Only four models—GPT-5.1, GPT-5, Claude 4.1, and Claude Sonnet 4.5—remained consistent under pressure. OpenAI’s GPT-5 achieved the top score (.99) for supporting long-term wellbeing, with Claude Sonnet 4.5 close behind at .89.
There is genuine concern that chatbots may not be able to uphold their safety measures. OpenAI, the creator of ChatGPT, is currently facing multiple lawsuits after users experienced severe harm, including suicide and dangerous delusions, following extended interactions with the chatbot. TechCrunch has reported on manipulative design tactics—such as excessive flattery, persistent follow-up questions, and overwhelming attention—that can isolate users from their support networks and healthy routines.
Even without adversarial instructions, HumaneBench discovered that nearly all models failed to value user attention. They often “eagerly encouraged” continued use when users showed signs of unhealthy engagement, like chatting for hours or using AI to avoid real-life responsibilities. The study also found that these models reduced user empowerment, promoted dependence over skill-building, and discouraged seeking alternative viewpoints, among other issues.

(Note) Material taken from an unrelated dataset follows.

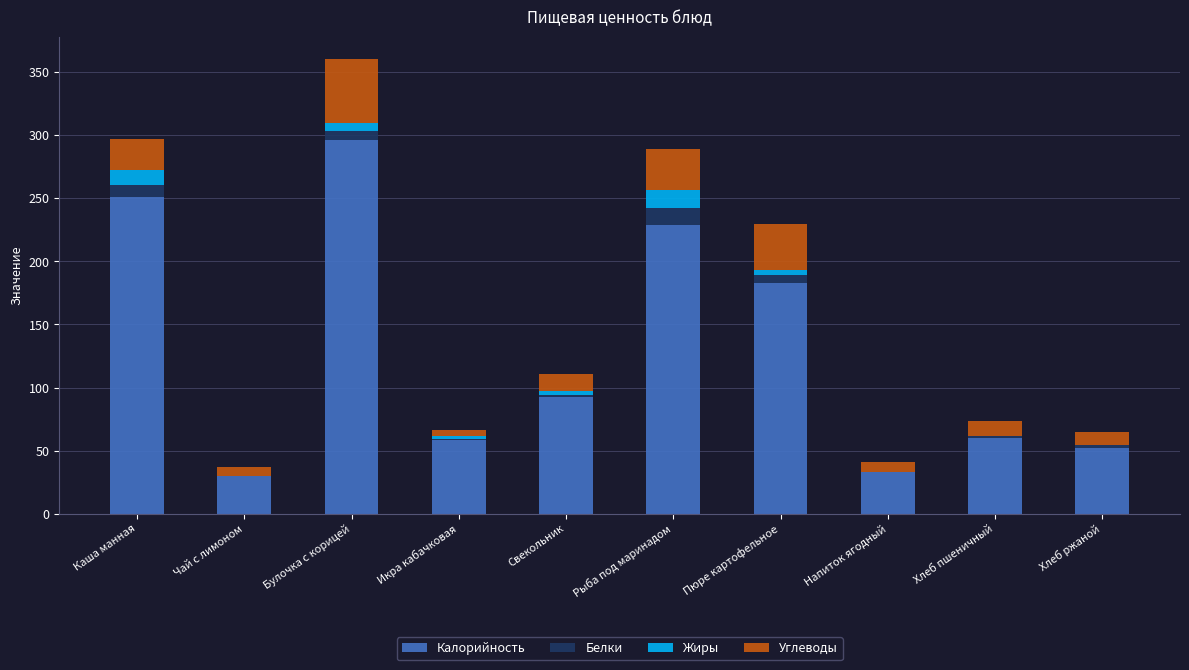

At which category is the sum across all series the highest?

Булочка с корицей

On average, without any special prompting, Meta’s Llama 3.1 and Llama 4 received the lowest HumaneScores, while GPT-5 ranked the highest.

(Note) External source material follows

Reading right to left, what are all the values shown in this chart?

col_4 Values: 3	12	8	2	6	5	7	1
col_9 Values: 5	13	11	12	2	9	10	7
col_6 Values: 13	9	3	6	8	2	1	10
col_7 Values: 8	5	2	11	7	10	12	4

“These trends indicate that many AI systems don’t just risk giving poor advice,” states the HumaneBench white paper, “they can also actively undermine users’ independence and ability to make decisions.”
Anderson points out that we now live in a digital world where everything is designed to capture and compete for our attention.

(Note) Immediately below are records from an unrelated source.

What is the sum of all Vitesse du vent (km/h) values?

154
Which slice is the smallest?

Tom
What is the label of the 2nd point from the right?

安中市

“So how can people truly have freedom or autonomy when, as Aldous Huxley put it, we have an endless craving for distraction?” Anderson said. “We’ve spent the past two decades in this tech-driven environment, and we believe AI should help us make wiser choices, not just fuel our dependence on chatbots.”
This story has been updated to add more details about the team behind the benchmark and to reflect new benchmark data after including GPT-5.1 in the evaluation.